Mary Robinson. Irish President and UN Commissioner.

Eleanor Roosevelt. A woman-identified American ‘First Lady’; unlike many of her more recent successors she used her position to pursue a social reform agenda that was radical for its time.

Rosie the Riveter. A symbol of all the women who went out to work when men went off to war.

Muriel Rukeyser. A great and undervalued feminist poet. Her poem Käthe Kollwitz contains the lines ‘What would happen if one woman told the truth about her life?/ The world would split open’.

Nawal El Saadawi. Feminist theorist and activist of the Islamic world.

Ethel Smyth. Activist, suffragette and composer whose work includes ‘The March of the Women’.

Valerie Solanas. For going over the top. Her SCUM Manifesto is a feminist classic and still an exhilarating read.

Suffragists/suffragettes. The right to vote, which women now have (at least in theory) almost everywhere in the world (whereas a hundred years ago they had it nowhere), is one of the major feminist achievements of the century, and we should recognise the many women who fought to make it happen.

Margaret Thatcher. Politically no feminist, but the first woman elected in her own right — not because she was somebody’s wife or daughter — to wield such huge political power.

The Unknown Activist. The greatest feminist achievements of the century have come about through the actions of many women whose names history/herstory does not record.

The US women’s soccer team. For proving that the beautiful game can be played brilliantly by women too.

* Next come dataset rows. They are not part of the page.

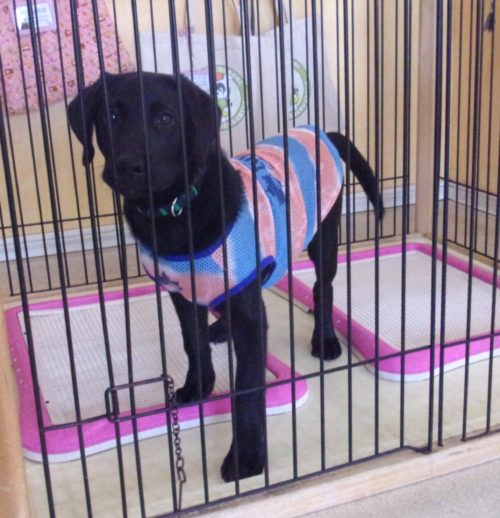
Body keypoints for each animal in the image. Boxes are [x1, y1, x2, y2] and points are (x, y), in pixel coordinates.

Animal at [68, 72, 383, 482]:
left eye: (165, 119)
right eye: (111, 116)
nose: (128, 166)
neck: (176, 209)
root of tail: (321, 132)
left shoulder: (249, 315)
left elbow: (246, 390)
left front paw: (246, 460)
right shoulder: (182, 293)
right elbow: (193, 343)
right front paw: (198, 387)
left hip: (323, 234)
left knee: (323, 288)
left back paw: (326, 339)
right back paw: (221, 329)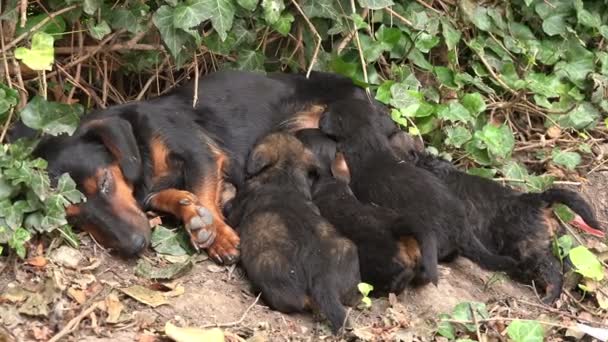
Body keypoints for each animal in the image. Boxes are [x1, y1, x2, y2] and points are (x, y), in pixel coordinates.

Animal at [10, 69, 384, 262]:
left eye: (104, 183)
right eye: (74, 217)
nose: (134, 245)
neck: (139, 144)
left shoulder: (199, 152)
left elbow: (202, 190)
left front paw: (218, 236)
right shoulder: (153, 191)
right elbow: (176, 196)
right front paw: (194, 216)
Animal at [390, 130, 604, 302]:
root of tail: (538, 200)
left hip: (529, 249)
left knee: (552, 271)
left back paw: (548, 298)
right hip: (556, 242)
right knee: (567, 263)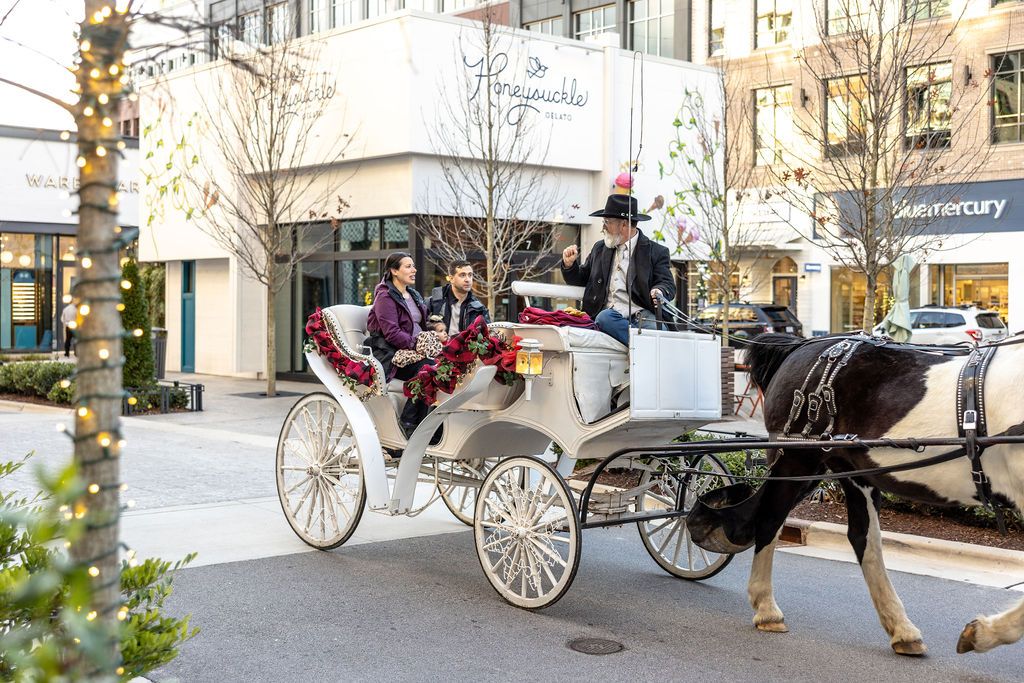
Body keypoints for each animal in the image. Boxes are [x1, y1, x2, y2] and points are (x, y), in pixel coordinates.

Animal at [733, 335, 1019, 655]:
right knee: (770, 519)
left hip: (851, 471)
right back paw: (767, 609)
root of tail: (804, 345)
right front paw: (981, 633)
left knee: (863, 538)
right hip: (795, 462)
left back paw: (902, 629)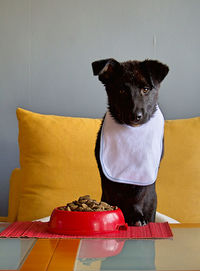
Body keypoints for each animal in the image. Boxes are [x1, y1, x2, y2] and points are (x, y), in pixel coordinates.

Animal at [92, 58, 169, 226]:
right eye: (122, 91)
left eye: (146, 89)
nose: (136, 116)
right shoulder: (106, 177)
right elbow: (113, 193)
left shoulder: (144, 179)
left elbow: (138, 197)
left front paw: (136, 217)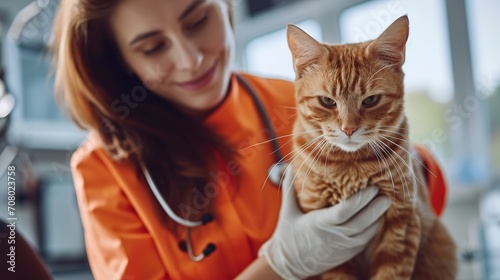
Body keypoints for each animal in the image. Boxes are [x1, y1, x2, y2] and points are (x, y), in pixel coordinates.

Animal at [286, 15, 458, 280]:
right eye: (327, 101)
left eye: (371, 100)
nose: (348, 129)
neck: (350, 167)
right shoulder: (330, 244)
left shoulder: (402, 222)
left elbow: (391, 272)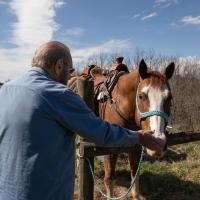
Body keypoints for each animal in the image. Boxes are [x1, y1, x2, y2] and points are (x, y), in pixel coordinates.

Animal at [68, 59, 174, 198]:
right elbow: (109, 179)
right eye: (141, 96)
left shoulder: (136, 147)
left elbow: (135, 178)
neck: (121, 103)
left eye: (169, 98)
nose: (158, 142)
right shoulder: (109, 149)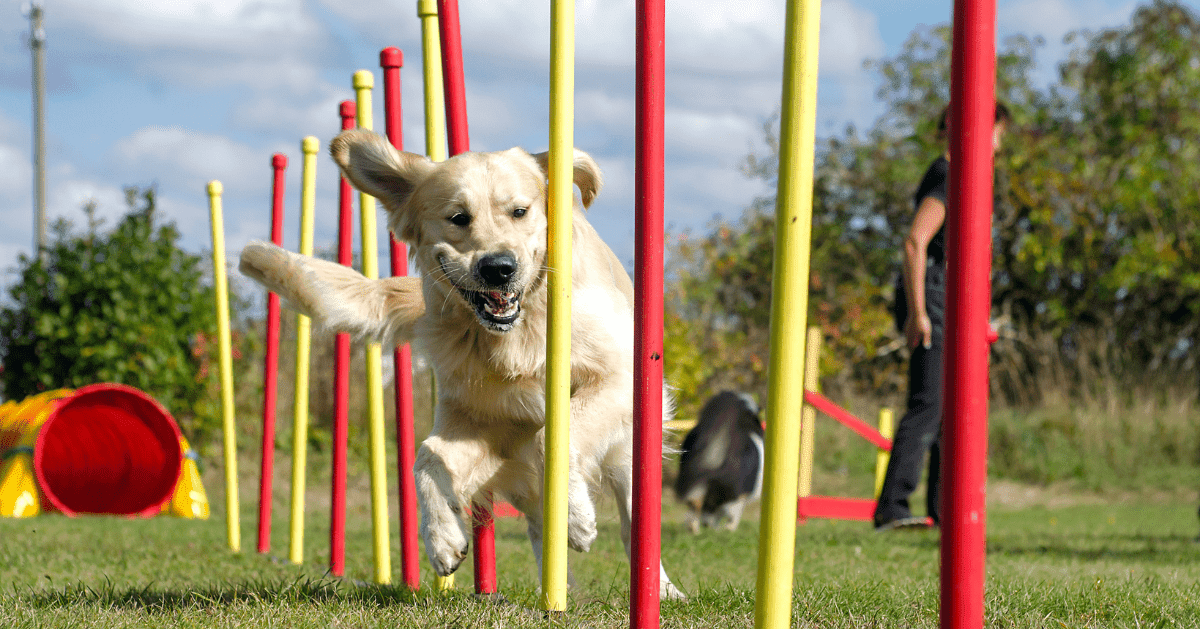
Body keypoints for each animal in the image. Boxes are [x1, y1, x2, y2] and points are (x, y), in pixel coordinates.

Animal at [238, 127, 686, 600]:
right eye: (458, 218)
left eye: (520, 212)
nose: (498, 268)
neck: (516, 335)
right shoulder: (483, 422)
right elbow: (426, 458)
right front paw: (443, 539)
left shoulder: (620, 380)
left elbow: (552, 436)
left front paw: (576, 520)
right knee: (534, 520)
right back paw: (556, 587)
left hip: (629, 451)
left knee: (633, 520)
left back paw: (660, 590)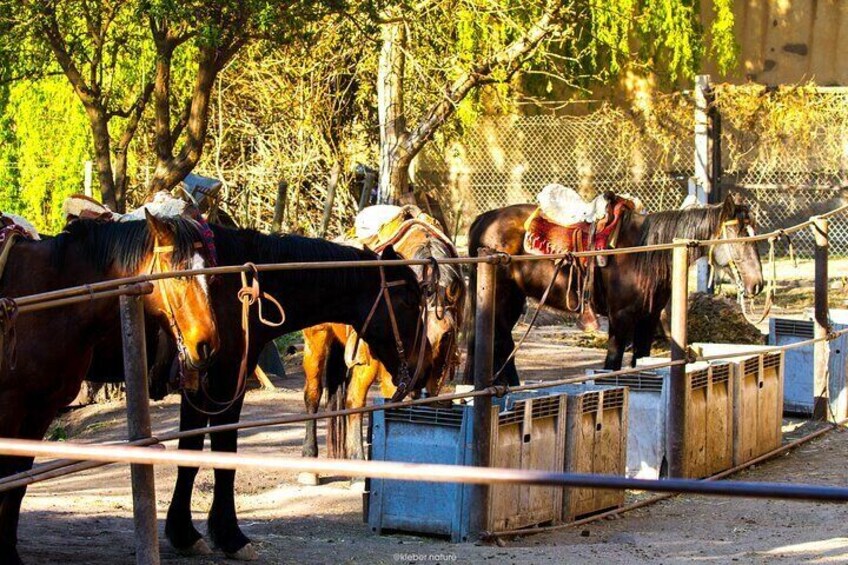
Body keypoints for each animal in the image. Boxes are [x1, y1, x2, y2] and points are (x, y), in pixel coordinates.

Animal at [0, 213, 219, 564]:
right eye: (177, 271)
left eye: (209, 273)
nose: (207, 345)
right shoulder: (10, 407)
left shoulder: (41, 410)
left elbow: (18, 481)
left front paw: (9, 551)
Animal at [163, 225, 434, 560]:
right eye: (409, 301)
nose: (426, 364)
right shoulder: (220, 385)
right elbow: (214, 453)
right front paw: (223, 536)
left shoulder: (205, 390)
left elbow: (192, 450)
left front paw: (187, 533)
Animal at [468, 193, 764, 384]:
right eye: (737, 235)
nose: (757, 284)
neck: (644, 251)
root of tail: (485, 218)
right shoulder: (620, 317)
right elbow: (612, 365)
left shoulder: (649, 317)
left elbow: (639, 361)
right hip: (501, 297)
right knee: (501, 339)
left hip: (514, 298)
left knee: (501, 340)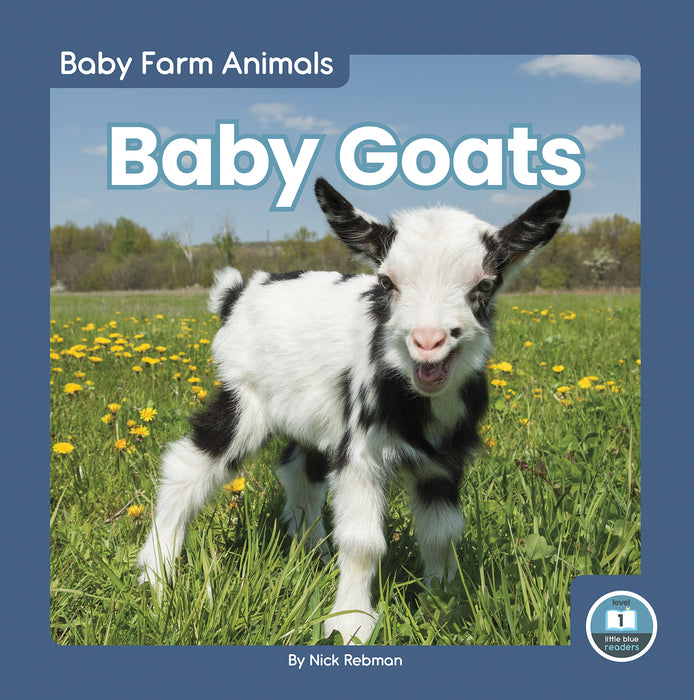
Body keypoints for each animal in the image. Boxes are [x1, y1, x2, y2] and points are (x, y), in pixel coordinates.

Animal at [137, 178, 570, 643]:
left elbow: (441, 534)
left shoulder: (444, 459)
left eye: (486, 285)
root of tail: (237, 295)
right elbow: (363, 542)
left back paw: (315, 556)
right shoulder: (363, 452)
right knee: (188, 464)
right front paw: (350, 625)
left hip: (312, 412)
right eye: (387, 281)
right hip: (245, 395)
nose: (428, 341)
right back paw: (156, 575)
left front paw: (444, 605)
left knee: (298, 472)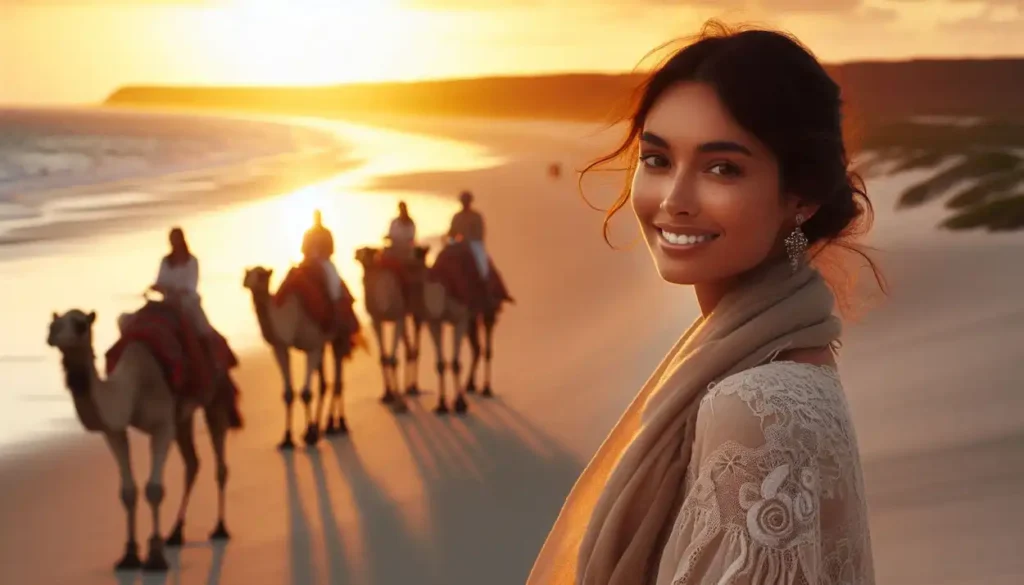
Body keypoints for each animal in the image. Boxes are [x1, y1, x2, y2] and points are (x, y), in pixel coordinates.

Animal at [46, 309, 239, 573]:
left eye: (80, 324)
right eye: (54, 323)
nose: (51, 335)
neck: (133, 387)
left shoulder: (161, 425)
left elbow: (154, 489)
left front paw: (155, 557)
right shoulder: (115, 431)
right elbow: (128, 492)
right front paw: (129, 555)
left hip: (215, 396)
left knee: (220, 464)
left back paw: (220, 528)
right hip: (182, 416)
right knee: (192, 462)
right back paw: (175, 533)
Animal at [242, 266, 364, 448]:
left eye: (262, 275)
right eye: (248, 273)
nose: (246, 281)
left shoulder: (311, 346)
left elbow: (306, 393)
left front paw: (311, 436)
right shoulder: (280, 347)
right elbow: (289, 393)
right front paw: (288, 438)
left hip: (339, 337)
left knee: (338, 380)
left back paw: (338, 424)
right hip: (323, 344)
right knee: (324, 384)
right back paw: (321, 426)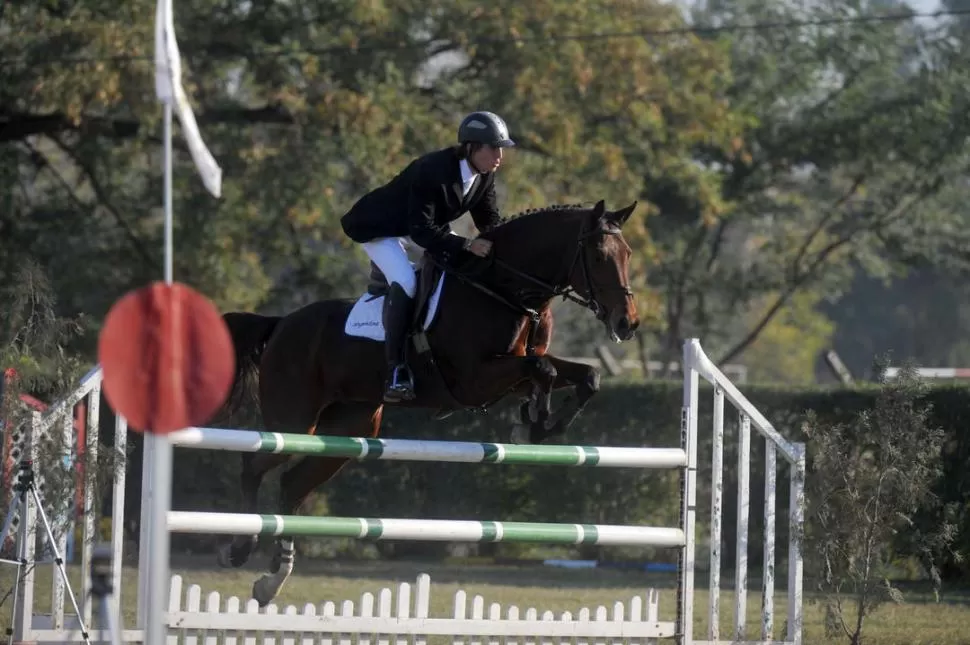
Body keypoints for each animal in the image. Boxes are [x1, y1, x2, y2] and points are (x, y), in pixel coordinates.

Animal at [213, 197, 640, 604]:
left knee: (292, 485)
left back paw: (272, 580)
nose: (628, 323)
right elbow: (544, 370)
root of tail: (280, 324)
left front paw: (537, 424)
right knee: (254, 465)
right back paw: (239, 546)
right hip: (294, 421)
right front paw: (534, 421)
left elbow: (585, 375)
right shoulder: (475, 379)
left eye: (628, 254)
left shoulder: (511, 373)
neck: (503, 290)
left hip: (348, 429)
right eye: (598, 257)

Rebecca West. One of the century’s most important women journalists, who made the remark ‘I don’t know what a feminist is; I only know men call me one whenever I say or do anything that differentiates me from a doormat’.

Virginia Woolf. Influential feminist, pacifist and socialist. Her essays A Room of One’s Own and Three Guineas are all-time classics of feminist writing in English.

Mrs X. Think of any male hero of the 20th century and then consider how much of his success he must have owed to his wife.

Notes

Nominations by Anonymous, Meryl Altman, Dianne Butterworth, Debbie Cameron, Milly Dorégos, Janette Forman, Liz Kelly, Ann Sargé, Joan Scanlon, Jane Taubman, Lauren Taubman-Franks.